① Morgan Stanley's Chief Global Economist Seth Carpenter stated that Trump's proposed tariffs would lead to higher inflation and weaken US economic growth; ② If the tariff policy is ultimately implemented, Carpenter believes that it will significantly weaken US growth by 2026; ③ Many economists have already questioned Trump's tariff policy, suggesting that it may trigger global trade frictions.
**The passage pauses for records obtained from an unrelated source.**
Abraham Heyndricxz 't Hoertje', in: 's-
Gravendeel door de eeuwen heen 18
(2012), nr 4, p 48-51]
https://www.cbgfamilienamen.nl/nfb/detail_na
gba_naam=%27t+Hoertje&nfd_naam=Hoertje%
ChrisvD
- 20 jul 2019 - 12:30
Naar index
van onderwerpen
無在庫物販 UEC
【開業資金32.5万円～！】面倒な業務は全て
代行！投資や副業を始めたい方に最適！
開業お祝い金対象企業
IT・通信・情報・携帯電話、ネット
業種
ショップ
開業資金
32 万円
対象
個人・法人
Caixin News Agency on November 20th (Editor - Zhou Ziyi) The tough stance of US President-elect Donald Trump on tariff policy has sparked considerable controversy. Morgan Stanley's Chief Global Economist Seth Carpenter mentioned in an interview that Trump's proposed tariffs would lead to higher inflation and weaken future economic growth in the US.
President-elect Trump has repeatedly claimed since his campaign that he intends to impose 10% to 20% tariffs on all imported commodities and impose an additional 60% to 100% extra tariff on Chinese commodities.
In response, many economists have already warned that the intensity and breadth of global trade frictions may expand, potentially leading to retaliatory tariffs against the US.
The current series of thorny issues include whether these tariffs will be implemented, and at what speed they will be implemented.
Carpenter also pointed out that if Trump's tariff policy is implemented, these tariffs will lead to higher inflation. Carpenter emphasized during an interview at Morgan Stanley's annual Asia-Pacific Summit in Singapore that if Trump's tariff policy is implemented, these tariffs will lead to higher inflation.
Carpenter further stated that if these measures are implemented simultaneously, they could have a 'huge negative impact' on the economy. However, he insists on Morgan Stanley's basic assumption that these tariffs will be phased in starting in 2025.
"It is obvious that tariffs will push up inflation; it is also obvious that not only the economies of countries subject to tariffs will be burdened, but the US economy will also be affected together... We believe that by 2026, due to the impact of these tariff policies and some other policies, US economic growth will start to decline significantly."
Not only Carpenter has this concern, Mark Malek, Chief Information Officer of brokerage firm Siebert, also pointed out that if the proposed tariffs are implemented, especially on top of the tariffs already imposed by the Biden administration, a range of industries including autos, consumer electronics, machinery, construction, and retail will face higher inflation.
Malek said that Trump's proposal to impose a 60% tariff on Chinese commodities, along with Biden's current 100% tariff on Chinese-manufactured electric autos, will 'severely impact' the autos industry; while a universal 10% tariff on imported consumer electronics products will increase costs for companies like Tesla, Microsoft, and Apple. As for these high costs, companies will eventually pass them on to consumers, thereby raising inflation.
Data shows that the United States Consumer Price Index (CPI) rose by 2.6% in October compared to the same period last year, slightly higher than the 2.4% increase in September. Despite the slight rise, the U.S. inflation rate is on a downward trend after being at multi-year highs, prompting the Federal Reserve to cut interest rates.